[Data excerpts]

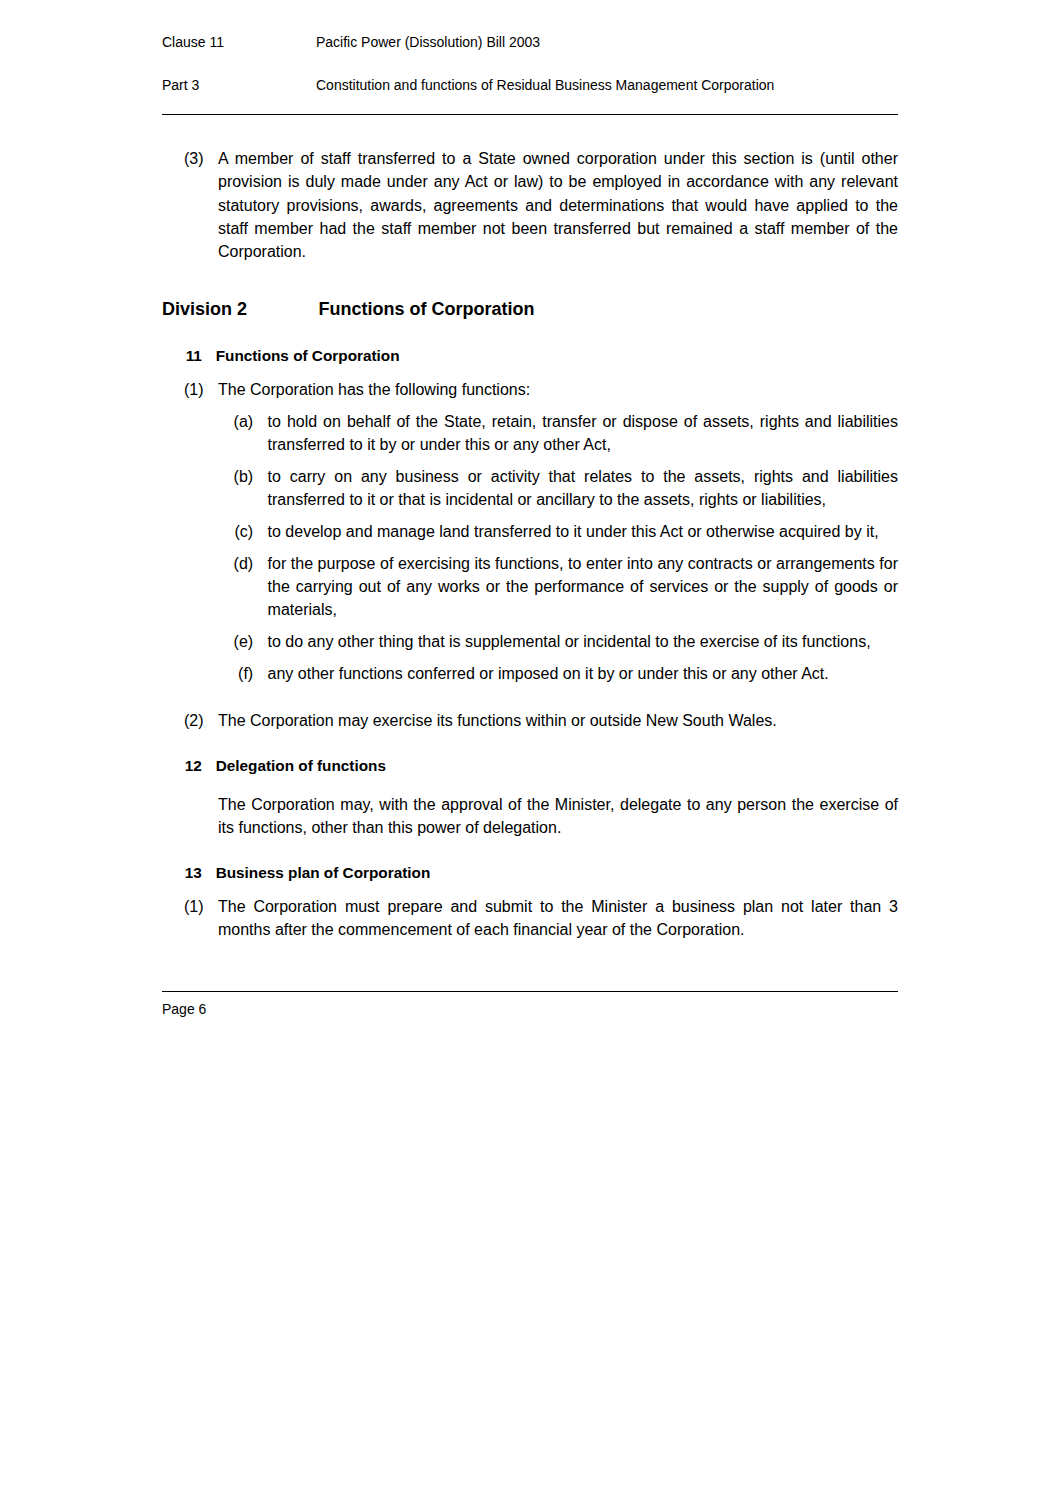Clause 11
Pacific Power (Dissolution) Bill 2003
Part 3
Constitution and functions of Residual Business Management Corporation
(3)
A member of staff transferred to a State owned corporation under this section is (until other provision is duly made under any Act or law) to be employed in accordance with any relevant statutory provisions, awards, agreements and determinations that would have applied to the staff member had the staff member not been transferred but remained a staff member of the Corporation.
Division 2 Functions of Corporation
11 Functions of Corporation
(1)
The Corporation has the following functions:
(a)
to hold on behalf of the State, retain, transfer or dispose of assets, rights and liabilities transferred to it by or under this or any other Act,
(b)
to carry on any business or activity that relates to the assets, rights and liabilities transferred to it or that is incidental or ancillary to the assets, rights or liabilities,
(c)
to develop and manage land transferred to it under this Act or otherwise acquired by it,
(d)
for the purpose of exercising its functions, to enter into any contracts or arrangements for the carrying out of any works or the performance of services or the supply of goods or materials,
(e)
to do any other thing that is supplemental or incidental to the exercise of its functions,
(f)
any other functions conferred or imposed on it by or under this or any other Act.
(2)
The Corporation may exercise its functions within or outside New South Wales.
12 Delegation of functions
The Corporation may, with the approval of the Minister, delegate to any person the exercise of its functions, other than this power of delegation.
13 Business plan of Corporation
(1)
The Corporation must prepare and submit to the Minister a business plan not later than 3 months after the commencement of each financial year of the Corporation.
Page 6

**Exercise directions**
Across the records above, how many lines contain the word "assets"? Give the number by itself.

**Task answer**
2